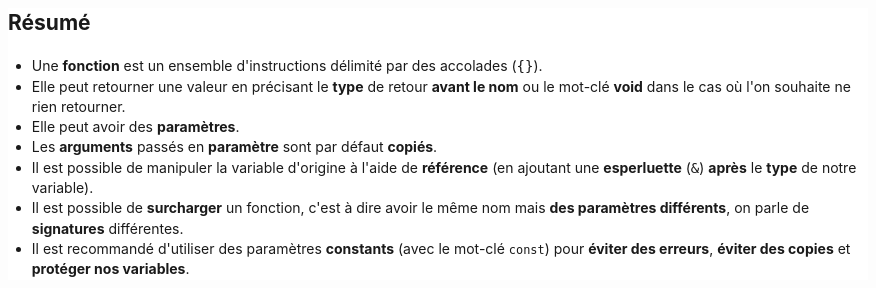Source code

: ## Résumé

- Une **fonction** est un ensemble d'instructions délimité par des accolades (<kbd>{}</kbd>).
- Elle peut retourner une valeur en précisant le **type** de retour **avant le nom** ou le mot-clé **void** dans le cas où l'on souhaite ne rien retourner.
- Elle peut avoir des **paramètres**.
- Les **arguments** passés en **paramètre** sont par défaut **copiés**.
- Il est possible de manipuler la variable d'origine à l'aide de **référence** (en ajoutant une **esperluette** (<kbd>&</kbd>) **après** le **type** de notre variable).
- Il est possible de **surcharger** un fonction, c'est à dire avoir le même nom mais **des paramètres différents**, on parle de **signatures** différentes.
- Il est recommandé d'utiliser des paramètres **constants** (avec le mot-clé ```const```) pour **éviter des erreurs**, **éviter des copies** et **protéger nos variables**.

□ □ □ □ □

Whenever a line in the data holds "avoir", copy that line.

- Elle peut avoir des **paramètres**.
- Il est possible de **surcharger** un fonction, c'est à dire avoir le même nom mais **des paramètres différents**, on parle de **signatures** différentes.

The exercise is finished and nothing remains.